Should I Open-Source My Model?
Best practices for deciding whether to open-source a Machine Learning model
I have worked on the problem of open-sourcing Machine Learning versus sensitivity for a long time, especially in disaster response contexts: when is it right/wrong to release data or a model publicly? This article is a list of frequently asked questions, the answers that are best practice today, and some examples of where I have encountered them.
OpenAI created a storm this week when they released new research showing state-of-the-art results for many AI tasks, but went against a general practice in the research community when they decided not to release their Machine Learning model:
“Due to our concerns about malicious applications of the technology, we are not releasing the trained model.”
The criticism of OpenAI’s decision included how it limits the research community’s ability to replicate the results, and how the action in itself contributes to media fear of AI that is hyperbolic right now.
It was this tweet that first caught my eye. Anima Anandkumar has a lot of experience bridging the gap between research and practical applications of Machine Learning. We were colleagues at AWS and recently spoke together on the problem of taking Machine Learning from PhD-to-Product (https://vimeo.com/272703924).
Stephen Merity summed up the social media response well when he lamented that the Machine Learning community has little experience in this area:
My experience in both Machine Learning and Disaster Response is rare. I worked in post-conflict development in Sierra Leone and Liberia before I moved to US to complete a PhD in Natural Language Processing at Stanford, and have worked in both industry and disaster response since then. It’s fair to say that most people I’ve worked with have never had to consider the sensitivity of data and models before, so this article is hoping to bridge that gap.
This article is intended as a stand-alone resource for anyone asking these questions. If you want to see the article that sparked it, here’s OpenAI’s post, which contains their concerns like the ability to generate fake news-like content and to impersonate people online:
And here’s the tweet that caused so much discussion — you can read the replies that are still coming in at the time I’m writing this article:
Was OpenAI right or wrong to hold back their model, and instead only give it to journalists in advance? I’ll leave that for you to decide. For me (as I argue below) OpenAI failed in two areas which would have mitigated the problems: investigating whether the fake content could be detected; and releasing models in many languages to combat the bias towards English.

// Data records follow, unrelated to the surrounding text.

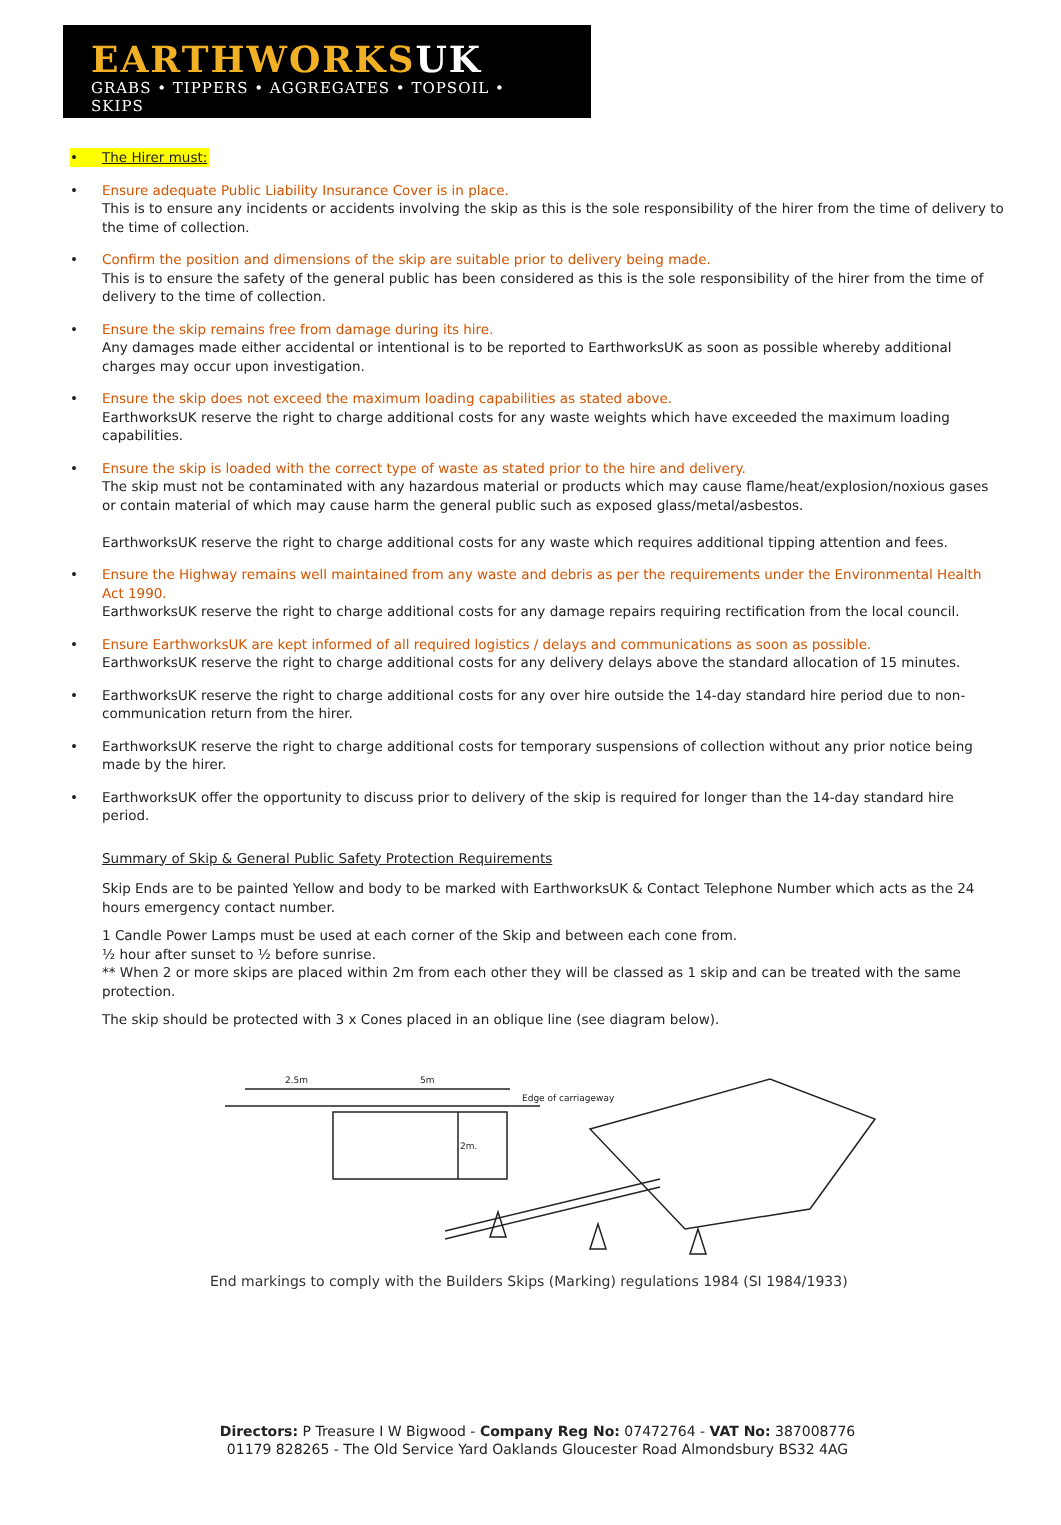EARTHWORKSUK
GRABS • TIPPERS • AGGREGATES • TOPSOIL • SKIPS
• The Hirer must:
• Ensure adequate Public Liability Insurance Cover is in place.
This is to ensure any incidents or accidents involving the skip as this is the sole responsibility of the hirer from the time of delivery to the time of collection.
• Confirm the position and dimensions of the skip are suitable prior to delivery being made.
This is to ensure the safety of the general public has been considered as this is the sole responsibility of the hirer from the time of delivery to the time of collection.
• Ensure the skip remains free from damage during its hire.
Any damages made either accidental or intentional is to be reported to EarthworksUK as soon as possible whereby additional charges may occur upon investigation.
• Ensure the skip does not exceed the maximum loading capabilities as stated above.
EarthworksUK reserve the right to charge additional costs for any waste weights which have exceeded the maximum loading capabilities.
• Ensure the skip is loaded with the correct type of waste as stated prior to the hire and delivery.
The skip must not be contaminated with any hazardous material or products which may cause flame/heat/explosion/noxious gases or contain material of which may cause harm the general public such as exposed glass/metal/asbestos.
EarthworksUK reserve the right to charge additional costs for any waste which requires additional tipping attention and fees.
• Ensure the Highway remains well maintained from any waste and debris as per the requirements under the Environmental Health Act 1990.
EarthworksUK reserve the right to charge additional costs for any damage repairs requiring rectification from the local council.
• Ensure EarthworksUK are kept informed of all required logistics / delays and communications as soon as possible.
EarthworksUK reserve the right to charge additional costs for any delivery delays above the standard allocation of 15 minutes.
• EarthworksUK reserve the right to charge additional costs for any over hire outside the 14-day standard hire period due to non-communication return from the hirer.
• EarthworksUK reserve the right to charge additional costs for temporary suspensions of collection without any prior notice being made by the hirer.
• EarthworksUK offer the opportunity to discuss prior to delivery of the skip is required for longer than the 14-day standard hire period.
Summary of Skip & General Public Safety Protection Requirements
Skip Ends are to be painted Yellow and body to be marked with EarthworksUK & Contact Telephone Number which acts as the 24 hours emergency contact number.
1 Candle Power Lamps must be used at each corner of the Skip and between each cone from.
½ hour after sunset to ½ before sunrise.
** When 2 or more skips are placed within 2m from each other they will be classed as 1 skip and can be treated with the same protection.
The skip should be protected with 3 x Cones placed in an oblique line (see diagram below).
2.5m
5m
Edge of carriageway
2m.
End markings to comply with the Builders Skips (Marking) regulations 1984 (SI 1984/1933)
Directors: P Treasure I W Bigwood - Company Reg No: 07472764 - VAT No: 387008776
01179 828265 - The Old Service Yard Oaklands Gloucester Road Almondsbury BS32 4AG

Here are some of the questions that you can use when evaluating your own decisions about whether or not to release a model or data set:
Should question whether or not to open source my model?
Yes. If your model is built on private data, it could be reverse engineered to extract that private data.
My model is 100% from public data, so do I need to question whether or not to open source my model?
Yes. Published data can become sensitive if you republish it in new contexts, and aggregated data (including Machine Learning models) can become more sensitive than its individual data points.
During the Arab Spring, I saw a lot of people tweeting about their local conditions: road closures, refugees, etc. While they were “public” tweets, the tweets were clearly written with only a handful of followers in mind, and they didn’t realize that reporting road closures would also help paint a picture of troop movements. As an example of what not to do, some of these tweets were copied to UN-controlled websites and re-published, with no mechanism for the original authors to remove them from the UN sites. Many actors within the Middle East and North Africa saw the UN as a negative foreign influence (or invader) and the people tweeting were therefore seen as collaborators — they didn’t care if these people only intended to be sharing information with a small number of followers.
So, you need to ask yourself: what is the effect of recontextualizing the data or model so that it is now published by myself or my organization?
It is also very common that aggregated data is viewed as sensitive when individual data points are not. This is standard practice for a lot of military organizations: when they aggregate data from one set of sources, they reevaluate that aggregated information for its level of sensitivity. The aggregations are typically the results of statistics or unsupervised machine learning, but a supervised model built on that data would equally apply. For a public example of how aggregation changed the sensitivity of data in the military, see the recent case where runners in the military using Strava accidentally gave away the location of bases, when it showed heat-maps of where people in the military ran the most:
Many organizations have chosen to adopt similar policies. Medium is one of them: in writing this article, I can’t “dox [expose the identity] someone including by exposing personal information or aggregating of public information”, per Medium’s curation guidelines. You should do the same.
So, you should always ask yourself: is the aggregation of data in my model more sensitive than the individual data points?
How do I evaluate risk?
Use the same model as for security: weigh up the cost of miss-use, versus the value it provides for a bad actor.
In security, you treat every strategy as ‘breakable’. The goal is to make the cost of breaking some security measure higher than the value of the data that you are protecting. Therefore, it is not worth the bad actor’s time to break it.
Is the cost to reproduce the models from your research papers worth the effort for someone who wants to use them for negative reasons? You should be explicit about this. This is then one factor that will go into your decision about whether to open source or not.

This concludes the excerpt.